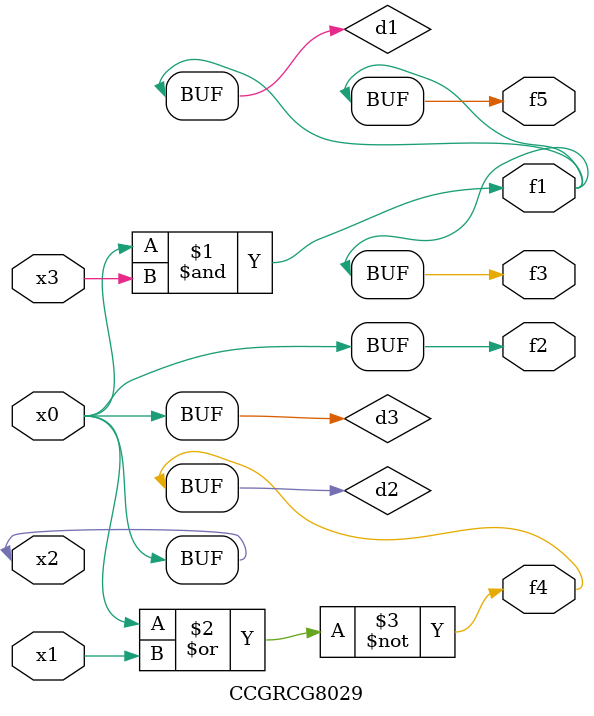
<source format=v>
module CCGRCG8029(
	input x0, x1, x2, x3,
	output f1, f2, f3, f4, f5
);

	wire d1, d2, d3;

	and (d1, x2, x3);
	nor (d2, x0, x1);
	buf (d3, x0, x2);
	assign f1 = d1;
	assign f2 = d3;
	assign f3 = d1;
	assign f4 = d2;
	assign f5 = d1;
endmodule

</source>
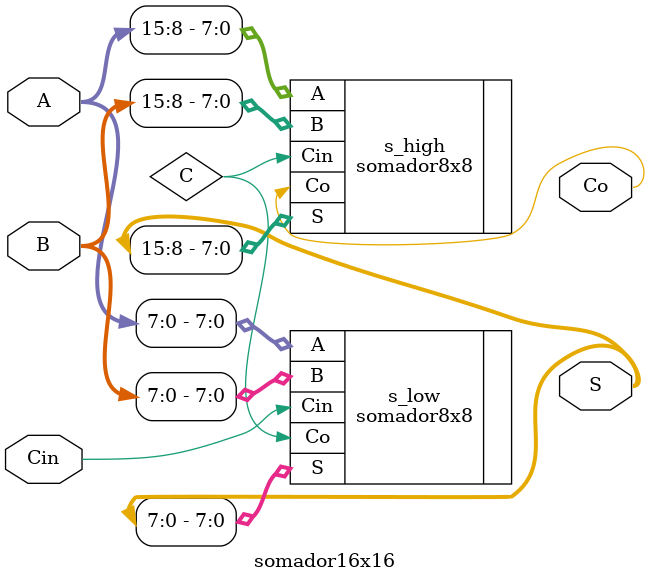
<source format=v>
module somador16x16 (S, Co, A, B, Cin);
	input [15:0] A, B; 
	input Cin; 
	output [15:0] S;
	output Co;
	wire C;
	
	// Instanciando dois somadores de 8 bits
	// Primeiro somador: bits menos significativos (0-7)
	somador8x8 s_low (.A(A[7:0]), .B(B[7:0]), .Cin(Cin), .S(S[7:0]), .Co(C));
	
	// Segundo somador: bits mais significativos (8-15)
	somador8x8 s_high (.A(A[15:8]), .B(B[15:8]), .Cin(C), .S(S[15:8]), .Co(Co));
	
endmodule

</source>
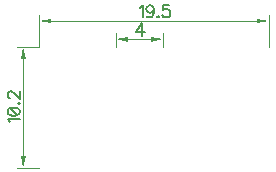
<source format=gbr>
G04 DipTrace 3.3.1.3*
G04 TopDimension.gbr*
%MOMM*%
G04 #@! TF.FileFunction,Drawing,Top*
G04 #@! TF.Part,Single*
%ADD13C,0.035*%
%ADD54C,0.15686*%
%FSLAX35Y35*%
G04*
G71*
G90*
G75*
G01*
G04 TopDimension*
%LPD*%
X1650000Y2020000D2*
D13*
Y2138000D1*
X2050000Y2020000D2*
Y2138000D1*
X1850000Y2088000D2*
X1750000D1*
G36*
X1650000D2*
X1750000Y2108000D1*
Y2068000D1*
X1650000Y2088000D1*
G37*
X1850000D2*
D13*
X1950000D1*
G36*
X2050000D2*
X1950000Y2068000D1*
Y2108000D1*
X2050000Y2088000D1*
G37*
X1000000Y2020000D2*
D13*
X817000D1*
X1000000Y1000000D2*
X817000D1*
X867000Y1510000D2*
Y1920000D1*
G36*
Y2020000D2*
X887000Y1920000D1*
X847000D1*
X867000Y2020000D1*
G37*
Y1510000D2*
D13*
Y1100000D1*
G36*
Y1000000D2*
X847000Y1100000D1*
X887000D1*
X867000Y1000000D1*
G37*
X1000000Y2020000D2*
D13*
Y2292000D1*
X2950000Y2020000D2*
Y2292000D1*
X1975000Y2242000D2*
X1100000D1*
G36*
X1000000D2*
X1100000Y2262000D1*
Y2222000D1*
X1000000Y2242000D1*
G37*
X1975000D2*
D13*
X2850000D1*
G36*
X2950000D2*
X2850000Y2222000D1*
Y2262000D1*
X2950000Y2242000D1*
G37*
X1870029Y2119015D2*
D54*
Y2220991D1*
X1821399Y2153045D1*
X1894287D1*
X753439Y1385655D2*
X748497Y1395426D1*
X734009Y1410026D1*
X835985D1*
X734009Y1470598D2*
X738839Y1455998D1*
X753439Y1446228D1*
X777697Y1441398D1*
X792297D1*
X816555Y1446228D1*
X831155Y1455998D1*
X835985Y1470598D1*
Y1480257D1*
X831155Y1494857D1*
X816555Y1504515D1*
X792297Y1509457D1*
X777697D1*
X753439Y1504515D1*
X738839Y1494857D1*
X734009Y1480257D1*
Y1470598D1*
X753439Y1504515D2*
X816555Y1446228D1*
X826214Y1545659D2*
X831155Y1540829D1*
X835985Y1545659D1*
X831155Y1550600D1*
X826214Y1545659D1*
X758268Y1586914D2*
X753439D1*
X743668Y1591743D1*
X738839Y1596573D1*
X734009Y1606343D1*
Y1625773D1*
X738839Y1635431D1*
X743668Y1640260D1*
X753439Y1645202D1*
X763097D1*
X772868Y1640260D1*
X787355Y1630602D1*
X835985Y1581973D1*
Y1650031D1*
X1853070Y2355561D2*
X1862840Y2360503D1*
X1877440Y2374991D1*
Y2273015D1*
X1972042Y2341074D2*
X1967101Y2326474D1*
X1957442Y2316703D1*
X1942842Y2311874D1*
X1938013D1*
X1923413Y2316703D1*
X1913755Y2326474D1*
X1908813Y2341074D1*
Y2345903D1*
X1913755Y2360503D1*
X1923413Y2370161D1*
X1938013Y2374991D1*
X1942842D1*
X1957442Y2370161D1*
X1967101Y2360503D1*
X1972042Y2341074D1*
Y2316703D1*
X1967101Y2292445D1*
X1957442Y2277845D1*
X1942842Y2273015D1*
X1933184D1*
X1918584Y2277845D1*
X1913755Y2287615D1*
X2008244Y2282786D2*
X2003415Y2277845D1*
X2008244Y2273015D1*
X2013186Y2277845D1*
X2008244Y2282786D1*
X2102846Y2374991D2*
X2054329D1*
X2049500Y2331303D1*
X2054329Y2336132D1*
X2068929Y2341074D1*
X2083417D1*
X2098017Y2336132D1*
X2107787Y2326474D1*
X2112617Y2311874D1*
Y2302215D1*
X2107787Y2287615D1*
X2098017Y2277845D1*
X2083417Y2273015D1*
X2068929D1*
X2054329Y2277845D1*
X2049500Y2282786D1*
X2044558Y2292445D1*
M02*

</source>
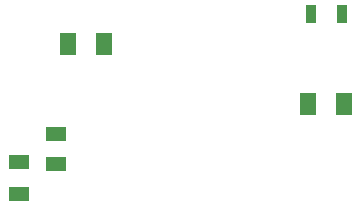
<source format=gbp>
%FSDAX23Y23*%
%MOMM*%
%SFA1B1*%

%IPPOS*%
%ADD10R,1.349997X1.849996*%
%ADD14R,0.857998X1.611997*%
%ADD24R,1.705997X1.154998*%
%ADD25R,1.757996X1.305997*%
%LNbevattningssystem-1*%
%LPD*%
G54D10*
X16889Y38735D03*
X19939D03*
X37209Y33655D03*
X40259D03*
G54D14*
X37407Y41275D03*
X40061D03*
G54D24*
X15875Y28575D03*
Y31126D03*
G54D25*
X12700Y28786D03*
Y26035D03*
M02*
</source>
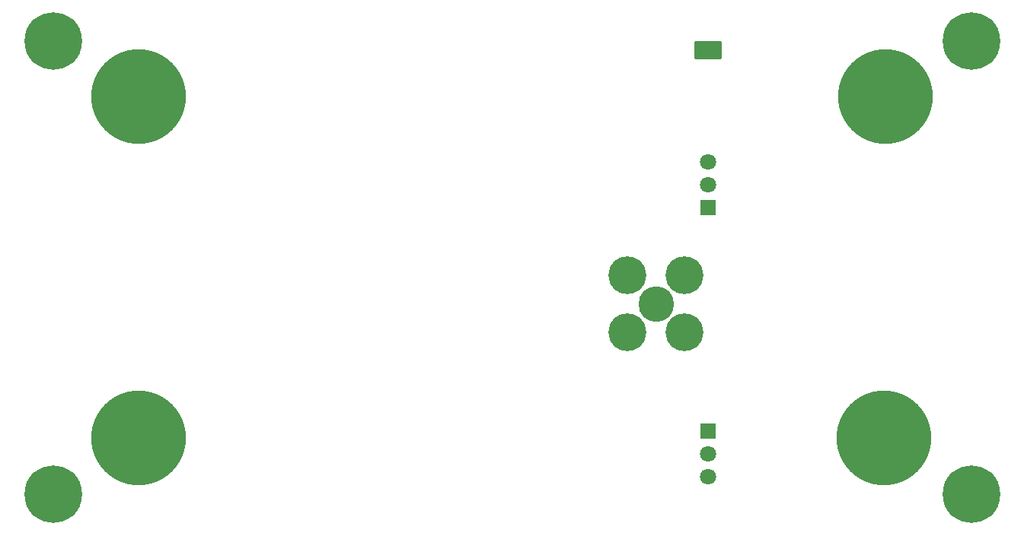
<source format=gts>
G04 #@! TF.FileFunction,Soldermask,Top*
%FSLAX46Y46*%
G04 Gerber Fmt 4.6, Leading zero omitted, Abs format (unit mm)*
G04 Created by KiCad (PCBNEW 4.0.2-stable) date Sun Jun 26 23:15:05 2016*
%MOMM*%
G01*
G04 APERTURE LIST*
%ADD10C,0.100000*%
%ADD11C,4.210000*%
%ADD12C,3.956000*%
%ADD13R,1.797000X1.797000*%
%ADD14C,1.797000*%
%ADD15C,6.400000*%
%ADD16C,10.560000*%
%ADD17C,0.254000*%
G04 APERTURE END LIST*
D10*
D11*
X153585123Y-87590371D03*
D12*
X156760123Y-90765371D03*
D11*
X159935123Y-87590371D03*
X153585123Y-93940371D03*
X159935123Y-93940371D03*
D13*
X162500000Y-104960000D03*
D14*
X162500000Y-107500000D03*
X162500000Y-110040000D03*
D13*
X162500000Y-80040000D03*
D14*
X162500000Y-77500000D03*
X162500000Y-74960000D03*
D15*
X89700000Y-112000000D03*
X191800000Y-112000000D03*
X191800000Y-61500000D03*
X89700000Y-61500000D03*
D16*
X182213380Y-67708478D03*
X99213380Y-105708478D03*
X99213380Y-67708478D03*
X182113380Y-105708478D03*
D17*
G36*
X163873000Y-63373000D02*
X161127000Y-63373000D01*
X161127000Y-61627000D01*
X163873000Y-61627000D01*
X163873000Y-63373000D01*
X163873000Y-63373000D01*
G37*
X163873000Y-63373000D02*
X161127000Y-63373000D01*
X161127000Y-61627000D01*
X163873000Y-61627000D01*
X163873000Y-63373000D01*
M02*

</source>
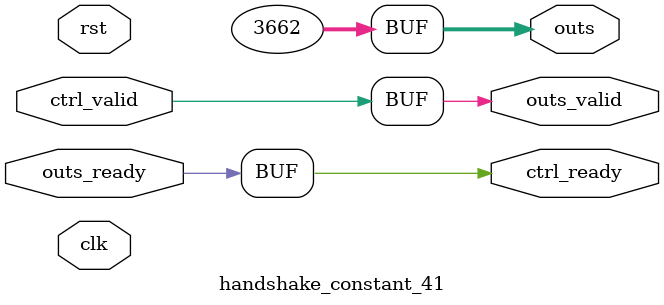
<source format=v>
`timescale 1ns / 1ps
module handshake_constant_41 #(
  parameter DATA_WIDTH = 32  // Default set to 32 bits
) (
  input                       clk,
  input                       rst,
  // Input Channel
  input                       ctrl_valid,
  output                      ctrl_ready,
  // Output Channel
  output [DATA_WIDTH - 1 : 0] outs,
  output                      outs_valid,
  input                       outs_ready
);
  assign outs       = 12'b111001001110;
  assign outs_valid = ctrl_valid;
  assign ctrl_ready = outs_ready;

endmodule

</source>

+--

### What is required:
Print, with pictures removed, exactly the lines of the records above from the top through the line containing "mais significativos (8-15)".

### Answer to this problem:
<source format=v>
module CCGRCG8029(
	input x0, x1, x2, x3,
	output f1, f2, f3, f4, f5
);

	wire d1, d2, d3;

	and (d1, x2, x3);
	nor (d2, x0, x1);
	buf (d3, x0, x2);
	assign f1 = d1;
	assign f2 = d3;
	assign f3 = d1;
	assign f4 = d2;
	assign f5 = d1;
endmodule

</source>
<source format=v>
module somador16x16 (S, Co, A, B, Cin);
	input [15:0] A, B; 
	input Cin; 
	output [15:0] S;
	output Co;
	wire C;
	
	// Instanciando dois somadores de 8 bits
	// Primeiro somador: bits menos significativos (0-7)
	somador8x8 s_low (.A(A[7:0]), .B(B[7:0]), .Cin(Cin), .S(S[7:0]), .Co(C));
	
	// Segundo somador: bits mais significativos (8-15)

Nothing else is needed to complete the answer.